La plupart des organisations ne subissent pas une violation parce que les attaquants ont été plus malins. Elles la subissent parce qu’un contrôle de base était absent ou n’a jamais été appliqué de façon constante : Un identifiant laissé sans protection, des sauvegardes qui existaient mais n’avaient jamais été testées, des collaborateurs qui n’ont pas reconnu un email de phishing parce que personne ne leur avait montré à quoi cela ressemble…

La bonne nouvelle, c’est que la majorité des attaques cyber réussies sont évitables. Non pas avec des technologies coûteuses ou une grande équipe de sécurité, mais avec un ensemble ciblé de contrôles appliqués de manière constante.

Deux constats valent pour les contrôles de cybersécurité. D’abord, il existe un socle commun dont toute organisation a besoin, quelle que soit sa taille, son secteur ou son budget. Ensuite, au-delà de ce socle, ce que vous priorisez et quand dépend de votre contexte métier : votre secteur, les données que vous détenez, vos obligations réglementaires et vos ressources disponibles.

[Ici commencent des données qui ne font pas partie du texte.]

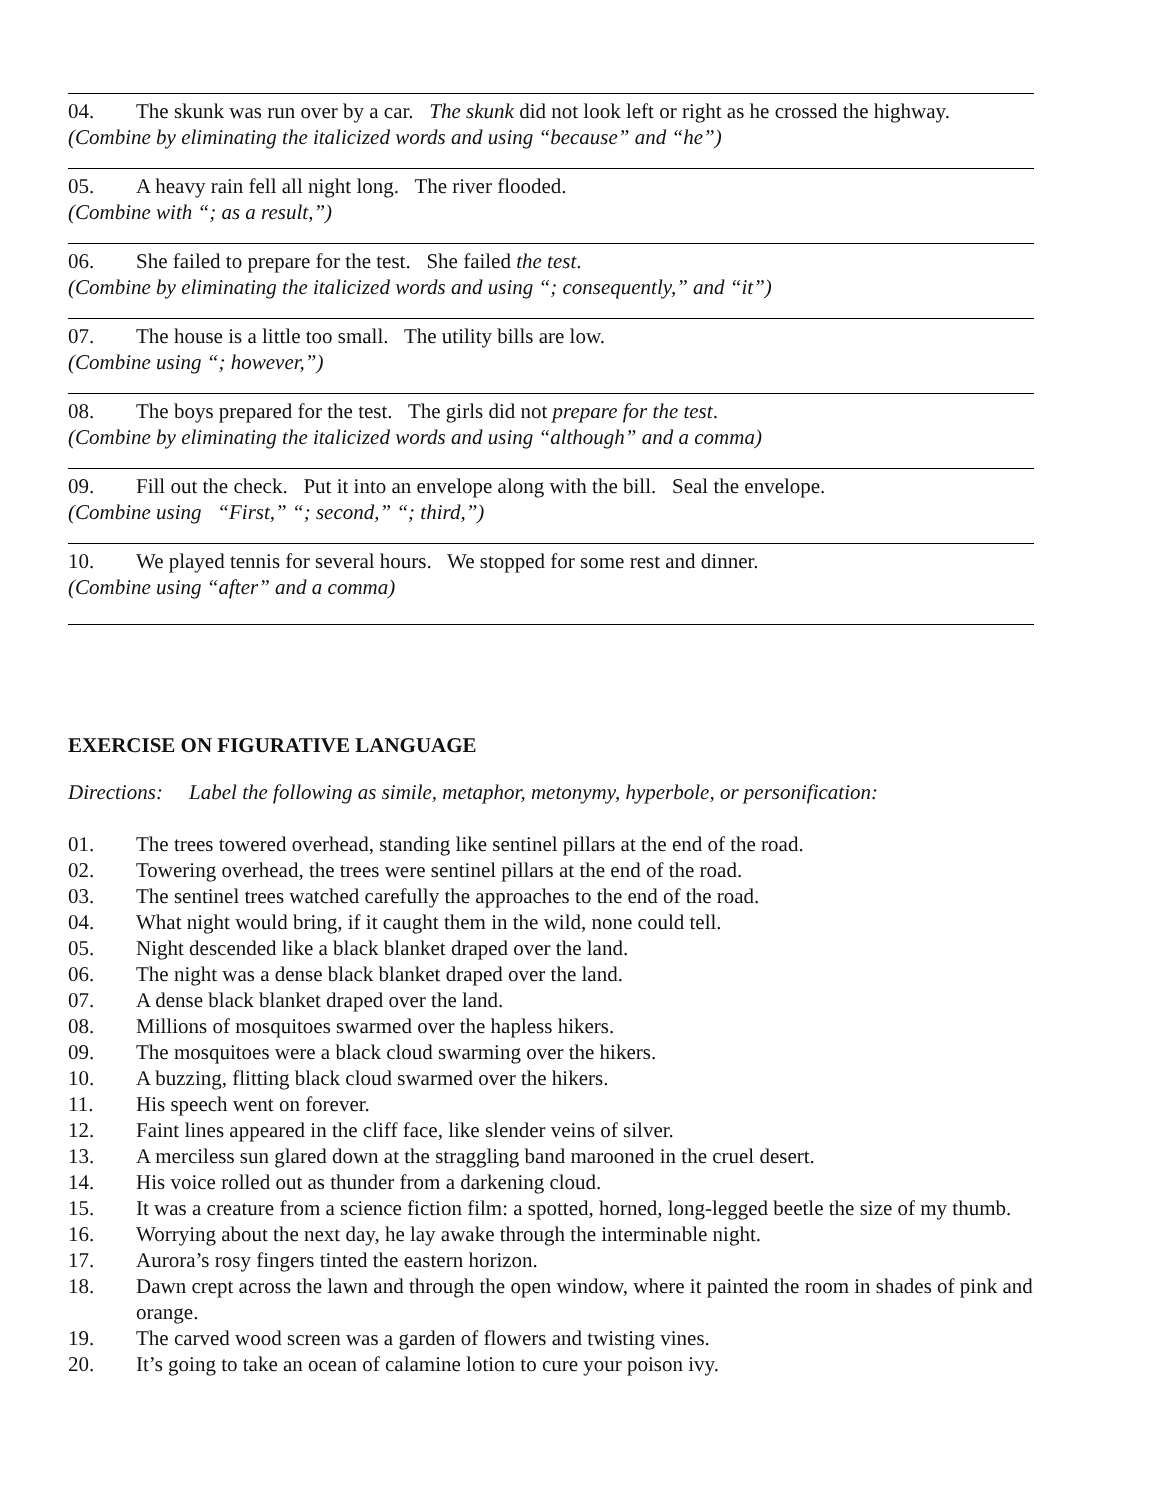04. The skunk was run over by a car. The skunk did not look left or right as he crossed the highway.
(Combine by eliminating the italicized words and using “because” and “he”)
05. A heavy rain fell all night long. The river flooded.
(Combine with “; as a result,”)
06. She failed to prepare for the test. She failed the test.
(Combine by eliminating the italicized words and using “; consequently,” and “it”)
07. The house is a little too small. The utility bills are low.
(Combine using “; however,”)
08. The boys prepared for the test. The girls did not prepare for the test.
(Combine by eliminating the italicized words and using “although” and a comma)
09. Fill out the check. Put it into an envelope along with the bill. Seal the envelope.
(Combine using “First,” “; second,” “; third,”)
10. We played tennis for several hours. We stopped for some rest and dinner.
(Combine using “after” and a comma)
EXERCISE ON FIGURATIVE LANGUAGE
Directions: Label the following as simile, metaphor, metonymy, hyperbole, or personification:
01. The trees towered overhead, standing like sentinel pillars at the end of the road.
02. Towering overhead, the trees were sentinel pillars at the end of the road.
03. The sentinel trees watched carefully the approaches to the end of the road.
04. What night would bring, if it caught them in the wild, none could tell.
05. Night descended like a black blanket draped over the land.
06. The night was a dense black blanket draped over the land.
07. A dense black blanket draped over the land.
08. Millions of mosquitoes swarmed over the hapless hikers.
09. The mosquitoes were a black cloud swarming over the hikers.
10. A buzzing, flitting black cloud swarmed over the hikers.
11. His speech went on forever.
12. Faint lines appeared in the cliff face, like slender veins of silver.
13. A merciless sun glared down at the straggling band marooned in the cruel desert.
14. His voice rolled out as thunder from a darkening cloud.
15. It was a creature from a science fiction film: a spotted, horned, long-legged beetle the size of my thumb.
16. Worrying about the next day, he lay awake through the interminable night.
17. Aurora’s rosy fingers tinted the eastern horizon.
18. Dawn crept across the lawn and through the open window, where it painted the room in shades of pink and orange.
19. The carved wood screen was a garden of flowers and twisting vines.
20. It’s going to take an ocean of calamine lotion to cure your poison ivy.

Mettre en place ce socle universel, c’est par là que toute organisation devrait commencer. À partir de là, la progression est graduelle. Certains contrôles se déploient en quelques semaines. D’autres se construisent sur 12 à 24 mois, à mesure que votre posture de sécurité gagne en maturité. Pour les PME et les ETI sans fonction sécurité dédiée, comprendre cette distinction est précisément ce qui rend la cybersécurité gérable au lieu d’écrasante.

Les points à retenir :
  • La plupart des violations ne surviennent pas parce que les attaquants ont été plus malins, elles surviennent parce qu'un contrôle de base était absent. Un identifiant non protégé, une sauvegarde jamais testée, des collaborateurs qui n'ont jamais appris à repérer un email de phishing. La majorité des cyberattaques réussies sont évitables sans technologie coûteuse ni grande équipe de sécurité.
  • Il existe un socle universel dont toute organisation a besoin, quelle que soit sa taille ou son budget. L'authentification multifacteur, la formation à la sensibilisation à la cybersécurité, les sauvegardes testées, les configurations de sécurité des emails, la gestion des correctifs et une hygiène basique des accès. Ces six contrôles, appliqués de manière cohérente, couvrent la grande majorité des vecteurs d'attaque auxquels les PME font face aujourd'hui.
  • Au-delà de ce socle, la priorisation dépend de votre contexte business. Votre secteur, les données que vous détenez, vos obligations réglementaires et vos ressources disponibles déterminent ce qui vient ensuite et dans quel ordre. Une évaluation structurée vous indique où vos lacunes comportent le plus de risque financier, afin que vous investissiez là où cela compte vraiment.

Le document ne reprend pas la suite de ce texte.